When the natives become “civilized” they at once exchange their stone weapons for the white man’s weapons of iron. They are particularly fond of his tomahawk. Even on Herbert river the stone axe had given place to the latter tool, which however was so rare in some parts that a whole tribe sometimes had to be satisfied with one or two implements of this kind. Blacks who have never seen a white man occasionally get iron implements by bartering with other tribes. After becoming civilised the Australian native begins to make tomahawks from broken horse-shoes or from some other piece of iron, and to stud his club with nails. There are instances on record where the natives have cut down the telegraph poles and used the wire for spear points and fish-hooks. After becoming acquainted with the use of iron, the black man makes but little use of his wooden weapons and implements, and strange to say, does not make them so nicely as formerly, when his tools were inferior. He also takes less pains with all kinds of carving.

The natives of Central Queensland have, as a matter of course, obtained that kind of civilisation which necessarily results from a prolonged intercourse with the white population. They have long since recognised the superiority of Europeans, and the new condition of things is leading them to give up their former occupations. The most capable ones become servants at the stations, partly as cooks, partly as stock-men and shepherds, and they are of considerable use to the white population; but the great mass of them prefer to enjoy their liberty, while at the same time contact with the white man gives their life and habits a new character. The settlers are on account of their flocks obliged to encroach on the hunting-grounds of the black, and the natives, who have no thought of the future or of posterity, are satisfied with the advantages obtained in exchange for the loss of their hunting-grounds—that is, they get the leavings from the kitchen and the slaughter-house, milk, old clothes, tobacco, etc. Sometimes the squatter appoints the best native near his station a “king,” and as a mark of this dignity he gives him a piece of brass containing his civilised name to wear on his breast. In return for food, tobacco, woollen blankets, and similar things, the “king” promises to watch his tribe, and keep them from doing damage to the white man’s property. Every native is anxious to become “king,” for the brass plate, which is considered a great ornament, also secures the bearer many a meal. At first, while the natives are more or less dangerous, a chief of this kind may be very valuable to a squatter, who may in this way be warned of attacks from hostile tribes, but after the natives have become quiet and peaceable the institution is of value only to the bearer of the brass plate, who continues to demand his pay.

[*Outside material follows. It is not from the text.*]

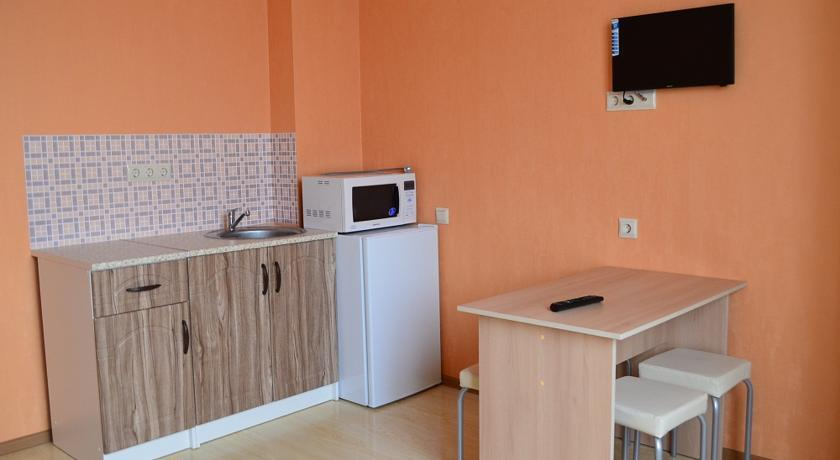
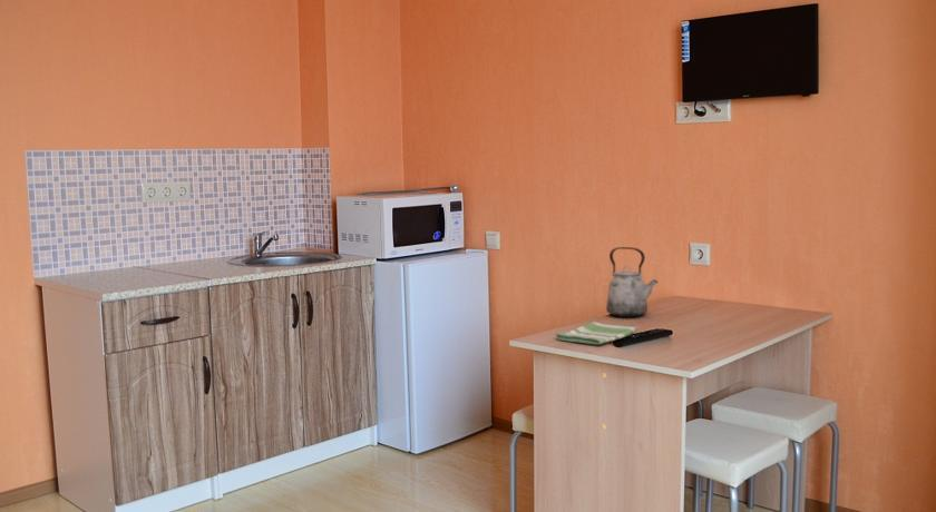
+ dish towel [554,322,637,345]
+ kettle [605,246,660,318]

“KING BILLY OF GRACEMERE” WITH HIS “GIN” (WIFE).

The degeneration and demoralisation of the natives, which are an inevitable result of the march of civilisation, are already far advanced even in this part of Australia. The natives become more indolent, and they lose their former self-reliance and independence after they acquire the habit of relying on what they can get from the white man. They spend most of their time near the stations and villages, where they are able to obtain liquor and opium, for which the Chinese immigrants soon give them a taste. I cannot conceive a more disgusting sight than a camp of such ragged, impudent blacks marked by all the vices of civilisation. To me, coming from Northern Queensland, where the natives still were in their pristine vigour, the picture was an exceedingly sad one, when I considered the future awaiting the friends I had left there.